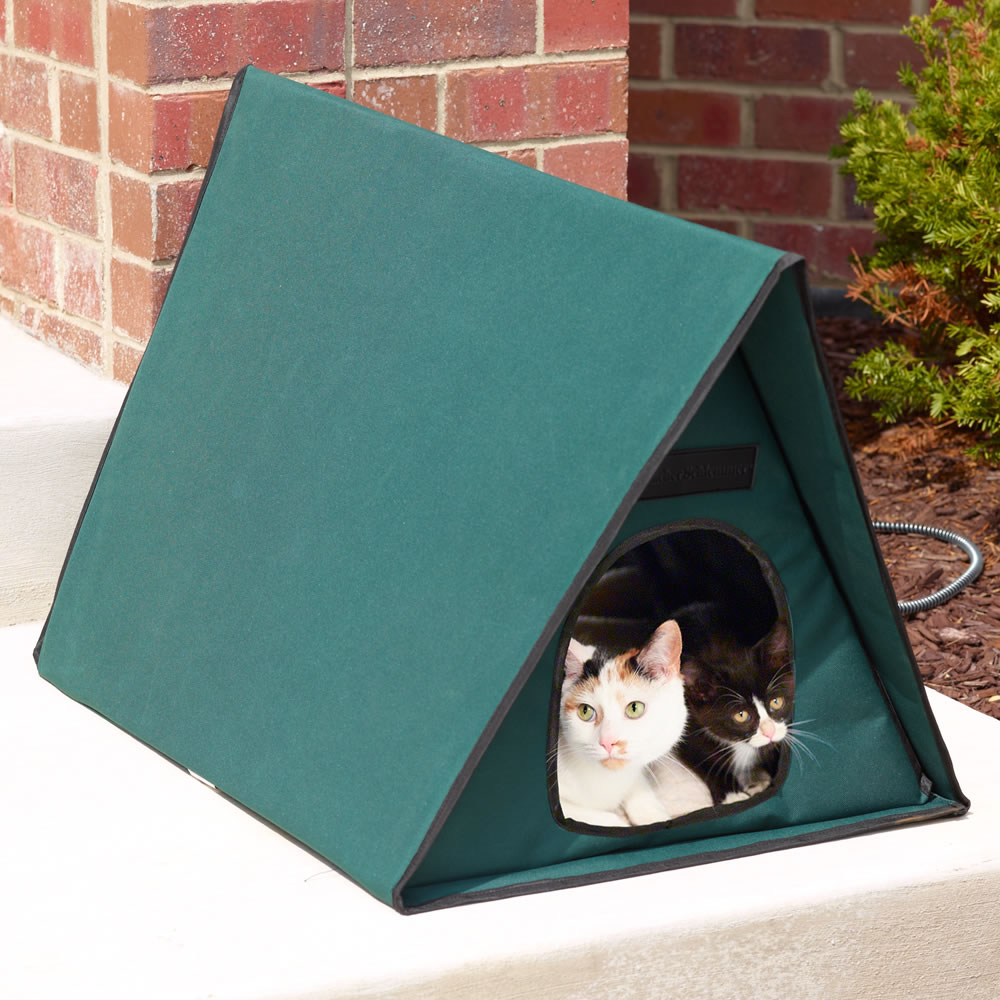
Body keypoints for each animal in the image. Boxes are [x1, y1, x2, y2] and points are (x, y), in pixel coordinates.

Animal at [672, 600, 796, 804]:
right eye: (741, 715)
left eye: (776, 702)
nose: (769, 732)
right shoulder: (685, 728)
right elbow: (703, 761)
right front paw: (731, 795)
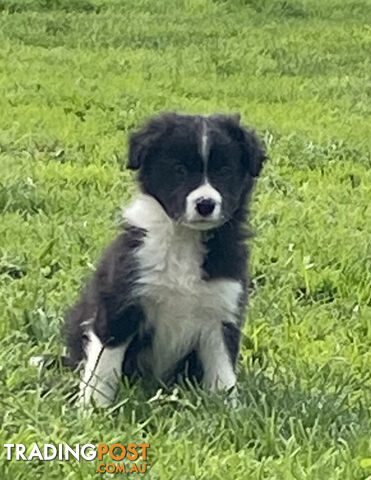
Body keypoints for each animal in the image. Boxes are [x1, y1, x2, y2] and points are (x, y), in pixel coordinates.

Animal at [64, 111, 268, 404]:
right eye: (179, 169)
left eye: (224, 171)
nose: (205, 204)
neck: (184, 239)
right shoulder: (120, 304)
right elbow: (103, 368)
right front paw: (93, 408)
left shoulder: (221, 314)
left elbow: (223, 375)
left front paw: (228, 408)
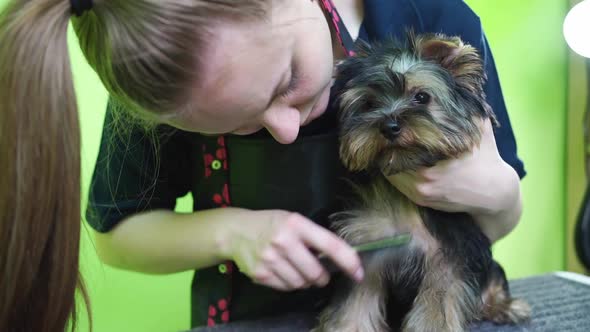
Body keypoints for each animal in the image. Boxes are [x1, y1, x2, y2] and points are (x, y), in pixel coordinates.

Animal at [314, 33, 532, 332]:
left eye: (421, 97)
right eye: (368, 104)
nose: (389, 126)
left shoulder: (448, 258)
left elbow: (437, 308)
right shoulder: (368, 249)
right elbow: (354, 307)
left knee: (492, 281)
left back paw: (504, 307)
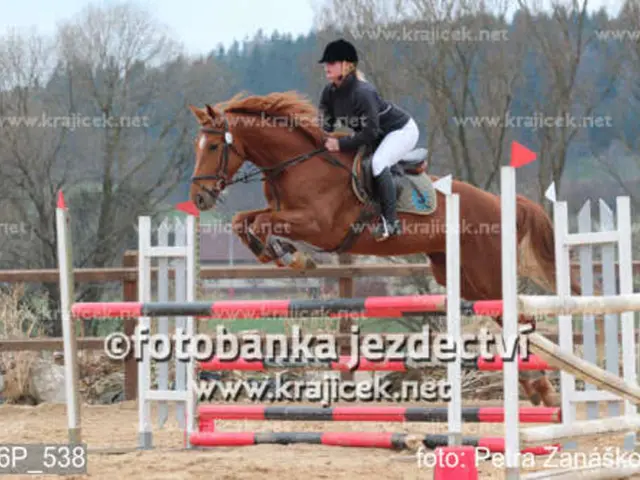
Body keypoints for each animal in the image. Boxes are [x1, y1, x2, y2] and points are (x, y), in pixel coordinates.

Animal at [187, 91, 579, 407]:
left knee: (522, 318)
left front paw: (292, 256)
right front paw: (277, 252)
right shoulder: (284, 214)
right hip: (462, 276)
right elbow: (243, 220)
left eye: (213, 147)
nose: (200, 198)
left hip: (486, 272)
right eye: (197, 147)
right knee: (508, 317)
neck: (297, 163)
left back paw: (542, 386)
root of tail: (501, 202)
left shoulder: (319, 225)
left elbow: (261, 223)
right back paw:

———

§ Task objective: The records, exactly as written but without images, should be returned.

§ Exercise answer:
Body keypoints for each animal in the image. Boxes are [x1, y1, x2, y2] and points are (x, y), in pixel coordinates.

Animal at [672, 600, 796, 804]:
right eye: (741, 715)
left eye: (776, 702)
nose: (769, 732)
right shoulder: (685, 728)
right elbow: (703, 761)
right front paw: (731, 795)
Body keypoints for each animal in the image. Boxes are [x1, y1, x2, y2] and points are (x, y), in pixel coordinates.

Animal at [64, 111, 268, 404]:
right eye: (179, 169)
left eye: (224, 171)
nose: (205, 204)
neck: (184, 239)
right shoulder: (120, 304)
right elbow: (103, 368)
right front paw: (93, 408)
left shoulder: (221, 314)
left elbow: (223, 375)
left front paw: (228, 408)
Body keypoints for each animal in the image. Boxes are [x1, y1, x2, y2] and points are (x, y), in pixel coordinates.

Animal at [314, 33, 532, 332]:
left eye: (421, 97)
right eye: (368, 104)
nose: (389, 126)
left shoulder: (448, 258)
left elbow: (437, 308)
right shoulder: (368, 249)
right elbow: (354, 307)
left knee: (492, 281)
left back paw: (504, 307)
Body keypoints for each animal in the image. Boxes are [x1, y1, x2, y2] and points are (x, y), in pixel coordinates.

Animal at [187, 91, 579, 407]:
left knee: (522, 318)
left front paw: (292, 256)
right front paw: (277, 252)
right shoulder: (284, 214)
right hip: (462, 276)
right elbow: (243, 220)
left eye: (213, 147)
nose: (200, 198)
left hip: (486, 272)
right eye: (197, 147)
right knee: (508, 317)
neck: (297, 163)
left back paw: (542, 386)
root of tail: (501, 202)
left shoulder: (319, 225)
left elbow: (261, 223)
right back paw:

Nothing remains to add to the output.